Tuesday, February 3, 2015

Resembling a Fat Little Walrus

I originally had a Ms. Magazine-like "No Comment" reaction to the recent brouhaha over the obituary for novelist Colleen McCullough. But then I saw this piece from the Washington Post (reprinted in the Star Tribune), and thought it was worth a repeat.

Obituaries for women never go viral for the right reasons. Last week, an Australian obituary for a female novelist and neurophysiologist made the rounds of the Internet. Given that it began with the words “Colleen McCullough, Australia’s best selling author, was a charmer. Plain of feature, and certainly overweight, she was, nevertheless, a woman of wit and warmth,” you can see why it might have sparked indignation and even a hashtag, #myozobituary.

I did not realize that this was how we were now beginning obituaries.

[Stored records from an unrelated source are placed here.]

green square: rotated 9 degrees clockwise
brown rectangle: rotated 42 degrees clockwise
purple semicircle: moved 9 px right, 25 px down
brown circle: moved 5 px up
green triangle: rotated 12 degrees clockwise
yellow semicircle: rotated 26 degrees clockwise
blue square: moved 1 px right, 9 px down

Now that I know, here are some obituaries for men, updated lest we fall behind the new standard.

Teddy Roosevelt: Resembling a fat walrus in little spectacles, he was, nevertheless, president at one point or another.

Charles Dickens: Definitely balding, with an increasingly visible comb-over and facial hair that looked like a sloth had crawled onto his face and died, this gentleman nevertheless wrote a thing or two.

Franklin Delano Roosevelt: Though he looked like a wrinkly potato that had not slept in six years, some people liked his social policies OK.

James Joyce: Despite a marked resemblance to Henry Bemis in that “Time Enough At Last” episode of “The Twilight Zone,” nevertheless, this unappetizing little fellow wrote a couple of books.

Ernest Hemingway: This man looked like a big drunk cat. Contributed to literature in some way, possibly.

Charles Darwin: This man looked like something that came out of the ice just slightly to your left on the evolutionary scale, which was strangely apt, given what he spent his life doing.

Albert Einstein: Although he looked like a monkey that had stuck its head through an old straw hat and been electrocuted, he was, I guess, OK once you got to know him and might or might not have done some science that doesn’t really make sense to me.

Thomas Jefferson: Although a ginger, this man had good handwriting.

Abraham Lincoln: This man looked like Frankenstein’s monster but with more wrinkles and bigger bags under his eyes. This man had an unflattering chin-beard, and if he went on a dating show where all the other contestants were zombies and people with horse-heads, the odds are high that you still would not pick him. He was so physically hideous I can’t even begin to remember what he did with his life. Probably nothing.